SUPPLIED TEXT:
%%

The cor() function gives the correlation but cor.test() gives more detail. Both give a positive correlation of 0.54. The coefficient is also an indication of the strength of the relationship. Returning to Jacob Cohen (1988), he suggested that within the social sciences, a correlation of 0.10 may be defined as a small relationship; a correlation of 0.30, a moderate relationship; and a correlation of 0.50, a large relationship.

As our relationship was linear and our results are statistically significant, we reject the null hypothesis. We conclude that the higher the level of unemployment, the higher the rate of violence - this relationship can be generalisable to the population of US cities.

8.2.1.4 Activity 4: Nonparametric correlation tests

What about bivariate relationships where linearity is not met? This would call for either Kendall’s tau or Spearman’s rho (or correlation), nonparametric versions of Pearson’s correlation. Kendall’s tau is more accurate when you have a small sample size compared to Spearman’s rho.

We add some (purposive) excitement in our next example by adding an outlier so the relationship is no longer linear. We use the function add_row() from the tibble package. This will produce a fictitious city with a very high level of unemployment and the lowest level of violence. First, we create another data frame, df_1, that only contains our two variables of interest.

# For convenience, we further reduce the number of variables and place in a new data frame
df_1 <- select(df, unemployed, log_viol_r) 

# Adding that fake outlier to make the relationship non-linear
df_1 <- add_row(df_1, unemployed = 20, log_viol_r = 1)

We again use the function cor.test() to conduct the nonparametric correlations:

# Conducting a Kendall
cor.test(~ log_viol_r + unemployed, data=df_1, method = "kendall", conf.level = 0.95)

## 
##  Kendall's rank correlation tau
## 
## data:  log_viol_r and unemployed
## z = 8.3925, p-value < 0.00000000000000022
## alternative hypothesis: true tau is not equal to 0
## sample estimates:
##      tau 
## 0.345979

# Conducting a Spearman
cor.test(~ log_viol_r + unemployed, data=df_1, method = "spearman", conf.level = 0.95)

## Warning in cor.test.default(x = c(7.2830276, 6.79316, 6.478019, 5.949461, :
## Cannot compute exact p-value with ties

## 
##  Spearman's rank correlation rho
## 
## data:  log_viol_r and unemployed
## S = 1574389, p-value < 0.00000000000000022
## alternative hypothesis: true rho is not equal to 0
## sample estimates:
##       rho 
## 0.4923882

The correlation coefficient is represented by tau for Kendall’s rank (ranges from 0 to 1) and by Spearman’s r (or rho) value (ranges −1 to 1) for Spearman’s rank. According to Cohen (1988), what is the strength of relationship?

8.2.2 Power analysis

In the lecture videos, we introduced the notion of power analysis. Now, in this section, we introduce the pwr package to conduct this analysis. For a statistical test to be effective - to be able to detect an effect - you need to have sufficient power.

Power is related to the magnitude of the effect (i.e., it will be easier to detect stronger rather than weaker effects) and sample size (i.e., it will be easier to detect effects with large samples than with small samples).

%%

WORK ORDER A: According to the correlation text, which nonparametric test is more accurate than Spearman's rho when the sample size is small?

THE INPUT:
%%

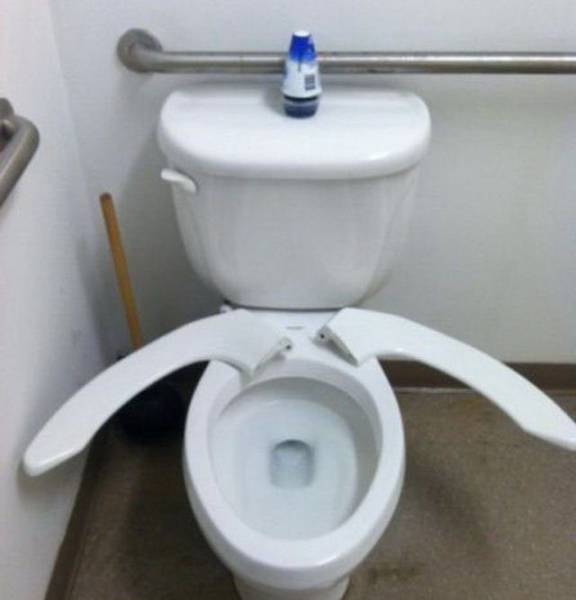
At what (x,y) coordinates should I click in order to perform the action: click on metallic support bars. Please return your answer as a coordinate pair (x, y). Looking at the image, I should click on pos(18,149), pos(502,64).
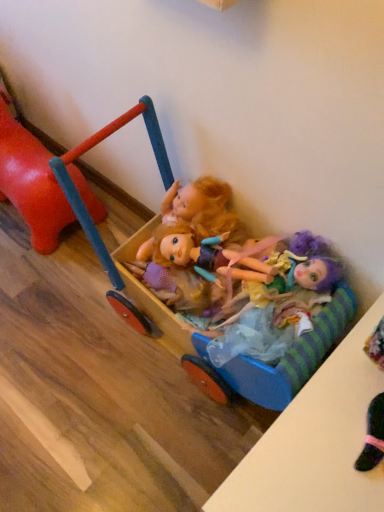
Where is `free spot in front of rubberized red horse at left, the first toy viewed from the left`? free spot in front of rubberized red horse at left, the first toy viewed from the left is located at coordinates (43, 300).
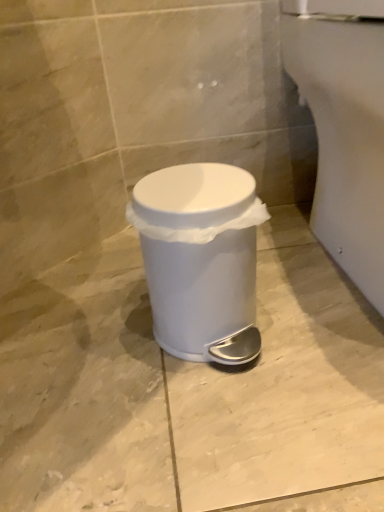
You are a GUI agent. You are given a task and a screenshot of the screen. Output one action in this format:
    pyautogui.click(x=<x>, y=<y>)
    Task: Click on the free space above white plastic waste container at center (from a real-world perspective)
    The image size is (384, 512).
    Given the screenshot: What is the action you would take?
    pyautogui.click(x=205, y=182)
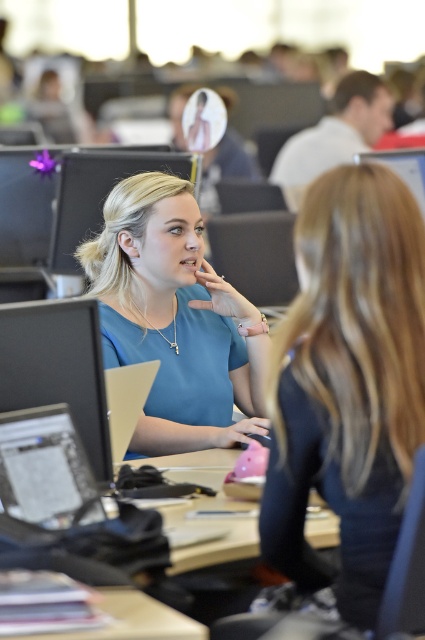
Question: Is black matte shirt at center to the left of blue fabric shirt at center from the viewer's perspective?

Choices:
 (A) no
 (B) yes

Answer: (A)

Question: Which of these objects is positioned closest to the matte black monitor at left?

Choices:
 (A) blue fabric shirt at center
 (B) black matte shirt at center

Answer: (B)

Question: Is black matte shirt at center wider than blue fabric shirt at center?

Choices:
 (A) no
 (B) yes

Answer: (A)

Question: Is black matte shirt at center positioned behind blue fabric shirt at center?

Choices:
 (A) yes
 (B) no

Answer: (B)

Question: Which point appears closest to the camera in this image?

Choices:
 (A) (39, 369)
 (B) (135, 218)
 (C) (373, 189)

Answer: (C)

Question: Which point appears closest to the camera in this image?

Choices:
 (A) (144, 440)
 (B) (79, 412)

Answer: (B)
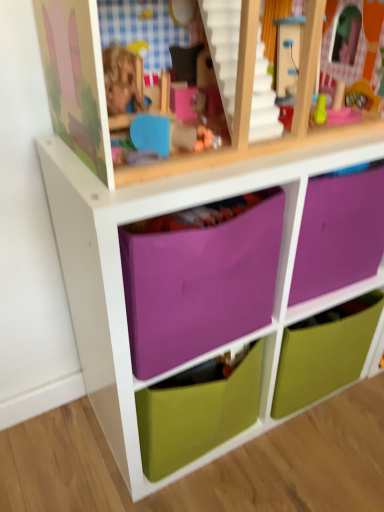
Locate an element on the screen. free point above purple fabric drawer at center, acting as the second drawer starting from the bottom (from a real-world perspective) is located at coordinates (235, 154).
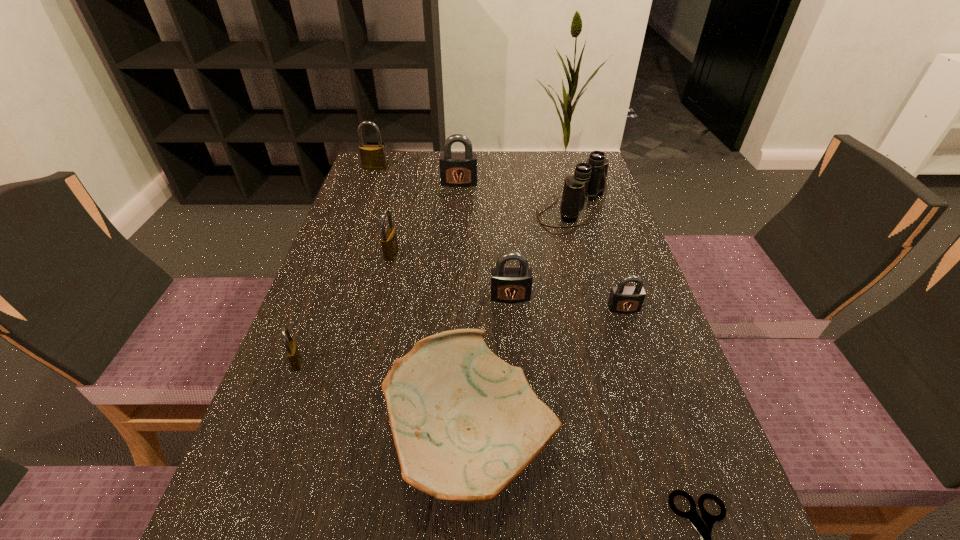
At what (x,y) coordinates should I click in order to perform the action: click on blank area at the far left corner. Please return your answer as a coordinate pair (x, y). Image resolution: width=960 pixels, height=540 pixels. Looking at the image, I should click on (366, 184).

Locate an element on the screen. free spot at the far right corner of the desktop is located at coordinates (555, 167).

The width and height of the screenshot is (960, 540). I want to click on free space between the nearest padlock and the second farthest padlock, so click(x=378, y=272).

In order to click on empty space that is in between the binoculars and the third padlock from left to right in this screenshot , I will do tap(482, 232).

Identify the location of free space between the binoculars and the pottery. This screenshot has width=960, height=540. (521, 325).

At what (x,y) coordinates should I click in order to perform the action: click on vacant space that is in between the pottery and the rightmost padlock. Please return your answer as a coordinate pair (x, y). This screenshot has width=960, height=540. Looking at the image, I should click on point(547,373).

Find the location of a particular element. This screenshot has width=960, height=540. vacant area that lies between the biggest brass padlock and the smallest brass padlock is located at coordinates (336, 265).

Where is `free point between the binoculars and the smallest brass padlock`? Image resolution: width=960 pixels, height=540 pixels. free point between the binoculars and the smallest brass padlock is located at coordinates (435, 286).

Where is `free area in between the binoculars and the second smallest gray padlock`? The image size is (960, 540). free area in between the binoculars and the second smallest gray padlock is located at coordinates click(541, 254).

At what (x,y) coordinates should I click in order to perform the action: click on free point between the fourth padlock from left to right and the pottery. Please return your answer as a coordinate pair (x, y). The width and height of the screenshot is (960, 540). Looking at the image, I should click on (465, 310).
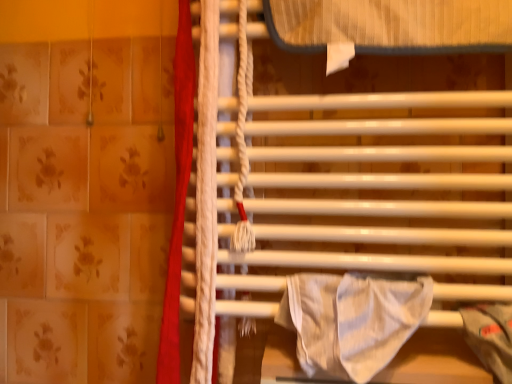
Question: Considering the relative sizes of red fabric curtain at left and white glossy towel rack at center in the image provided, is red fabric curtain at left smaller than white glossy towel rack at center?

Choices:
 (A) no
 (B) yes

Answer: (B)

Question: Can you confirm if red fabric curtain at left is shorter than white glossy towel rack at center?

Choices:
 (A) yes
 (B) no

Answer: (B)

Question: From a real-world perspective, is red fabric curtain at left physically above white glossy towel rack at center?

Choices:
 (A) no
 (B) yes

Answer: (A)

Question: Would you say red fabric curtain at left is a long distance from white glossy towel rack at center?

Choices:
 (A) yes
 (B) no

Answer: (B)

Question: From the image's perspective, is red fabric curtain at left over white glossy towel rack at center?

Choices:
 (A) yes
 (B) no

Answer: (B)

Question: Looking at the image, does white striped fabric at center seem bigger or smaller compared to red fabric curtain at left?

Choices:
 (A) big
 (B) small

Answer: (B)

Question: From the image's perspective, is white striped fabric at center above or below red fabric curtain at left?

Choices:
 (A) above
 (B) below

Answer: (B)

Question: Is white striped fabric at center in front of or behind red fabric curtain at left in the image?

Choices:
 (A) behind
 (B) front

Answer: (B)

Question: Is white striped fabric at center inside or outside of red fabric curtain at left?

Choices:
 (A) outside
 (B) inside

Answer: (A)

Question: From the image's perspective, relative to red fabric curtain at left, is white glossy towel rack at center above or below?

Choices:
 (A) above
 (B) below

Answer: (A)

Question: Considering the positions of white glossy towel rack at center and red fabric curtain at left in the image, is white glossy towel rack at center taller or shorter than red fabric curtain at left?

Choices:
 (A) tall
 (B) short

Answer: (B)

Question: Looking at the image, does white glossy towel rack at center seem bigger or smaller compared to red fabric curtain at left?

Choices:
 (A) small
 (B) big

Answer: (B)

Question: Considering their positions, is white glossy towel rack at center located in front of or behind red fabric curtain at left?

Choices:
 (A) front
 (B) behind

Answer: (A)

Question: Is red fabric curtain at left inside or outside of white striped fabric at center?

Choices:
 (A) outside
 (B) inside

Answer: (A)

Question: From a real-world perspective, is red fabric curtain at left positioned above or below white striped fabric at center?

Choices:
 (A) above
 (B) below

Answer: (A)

%%
%%

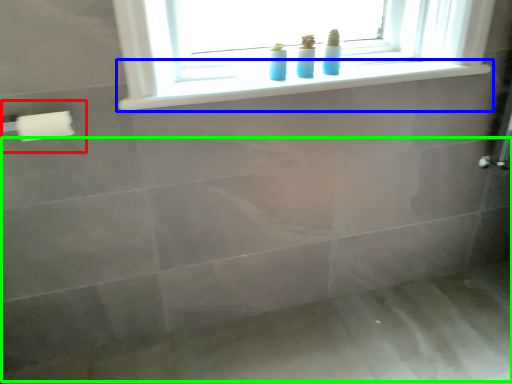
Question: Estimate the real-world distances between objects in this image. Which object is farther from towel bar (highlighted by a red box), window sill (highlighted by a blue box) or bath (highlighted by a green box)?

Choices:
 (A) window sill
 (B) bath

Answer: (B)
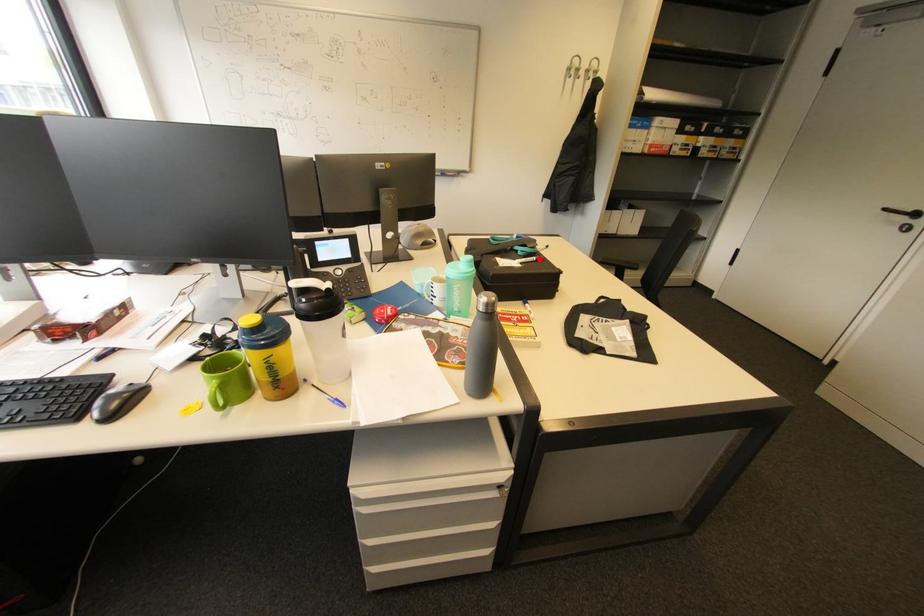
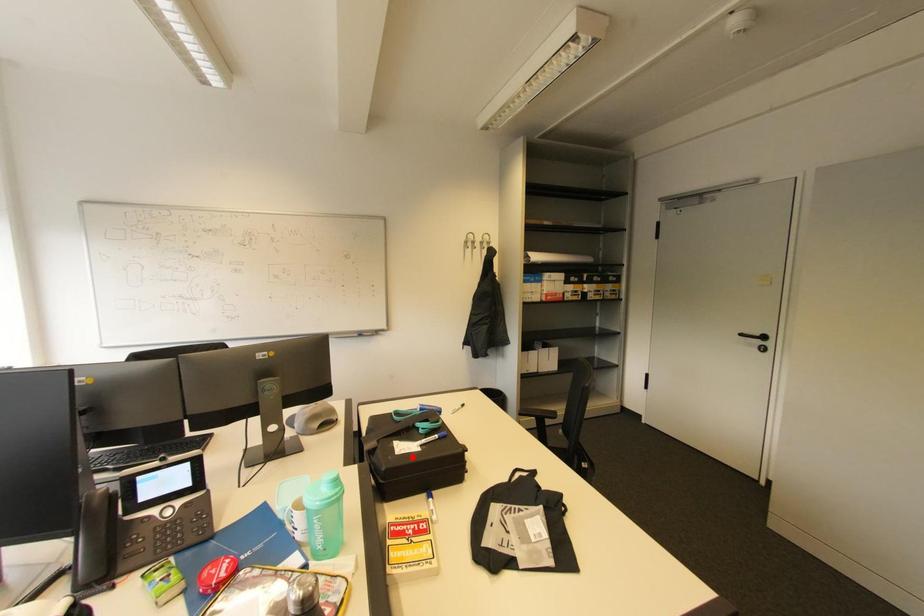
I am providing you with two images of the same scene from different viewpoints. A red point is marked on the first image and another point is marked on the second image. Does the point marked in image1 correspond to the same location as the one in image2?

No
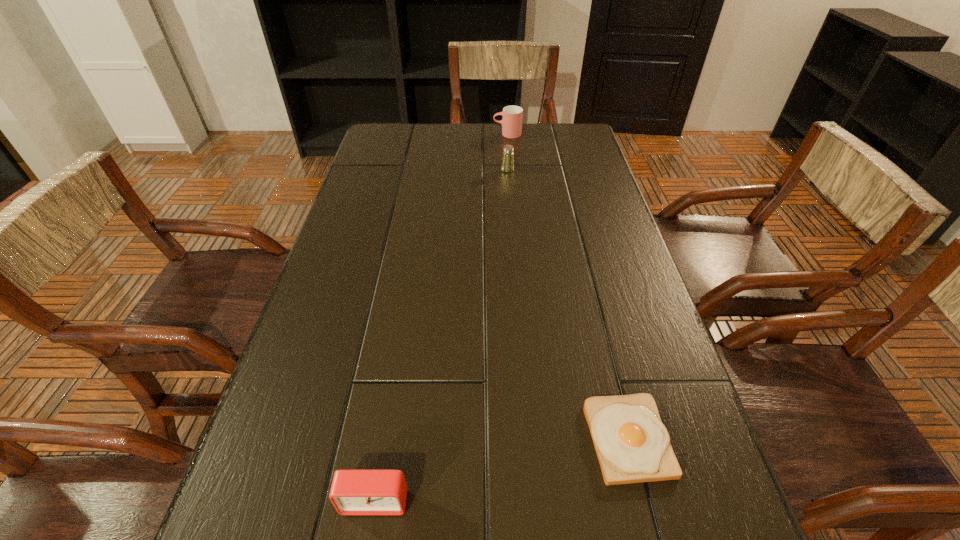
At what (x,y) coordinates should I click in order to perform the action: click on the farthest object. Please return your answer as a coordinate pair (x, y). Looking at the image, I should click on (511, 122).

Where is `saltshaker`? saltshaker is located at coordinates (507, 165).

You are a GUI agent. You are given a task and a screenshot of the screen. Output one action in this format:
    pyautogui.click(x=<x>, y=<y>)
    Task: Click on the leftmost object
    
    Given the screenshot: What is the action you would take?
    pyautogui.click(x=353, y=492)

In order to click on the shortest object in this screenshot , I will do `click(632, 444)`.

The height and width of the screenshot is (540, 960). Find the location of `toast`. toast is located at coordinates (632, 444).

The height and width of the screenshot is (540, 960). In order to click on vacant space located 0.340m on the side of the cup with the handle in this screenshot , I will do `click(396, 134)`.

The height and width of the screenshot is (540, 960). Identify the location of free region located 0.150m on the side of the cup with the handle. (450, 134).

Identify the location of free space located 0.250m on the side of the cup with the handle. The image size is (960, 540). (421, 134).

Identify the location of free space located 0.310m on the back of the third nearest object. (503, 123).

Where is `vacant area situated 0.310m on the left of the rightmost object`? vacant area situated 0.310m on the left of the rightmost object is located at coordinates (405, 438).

%%
%%

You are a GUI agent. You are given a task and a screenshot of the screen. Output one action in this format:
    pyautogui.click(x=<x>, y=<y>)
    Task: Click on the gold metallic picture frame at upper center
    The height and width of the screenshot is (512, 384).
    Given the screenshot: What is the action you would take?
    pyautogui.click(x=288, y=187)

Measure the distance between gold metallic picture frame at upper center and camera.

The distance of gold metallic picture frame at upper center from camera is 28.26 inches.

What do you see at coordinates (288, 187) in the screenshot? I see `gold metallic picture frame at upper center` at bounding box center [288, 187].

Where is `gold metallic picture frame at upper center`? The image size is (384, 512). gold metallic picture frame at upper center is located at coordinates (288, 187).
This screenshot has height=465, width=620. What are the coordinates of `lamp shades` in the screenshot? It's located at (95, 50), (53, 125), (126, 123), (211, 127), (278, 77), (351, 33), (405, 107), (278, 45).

%%

WORK ORDER B: In the listing, change "padlock" to "lock" throughout the lines starting at the one containing "Locate an element on the screen. free spot" and ending at the one containing "Find the location of a". Return only those lines, with everything else left unchanged.

WRITTEN ANSWER A: Kendall's tau

WRITTEN ANSWER B:
Locate an element on the screen. free spot at the far right corner of the desktop is located at coordinates (555, 167).

The width and height of the screenshot is (960, 540). I want to click on free space between the nearest lock and the second farthest lock, so click(x=378, y=272).

In order to click on empty space that is in between the binoculars and the third lock from left to right in this screenshot , I will do tap(482, 232).

Identify the location of free space between the binoculars and the pottery. This screenshot has width=960, height=540. (521, 325).

At what (x,y) coordinates should I click in order to perform the action: click on vacant space that is in between the pottery and the rightmost lock. Please return your answer as a coordinate pair (x, y). This screenshot has width=960, height=540. Looking at the image, I should click on point(547,373).

Find the location of a particular element. This screenshot has width=960, height=540. vacant area that lies between the biggest brass lock and the smallest brass lock is located at coordinates (336, 265).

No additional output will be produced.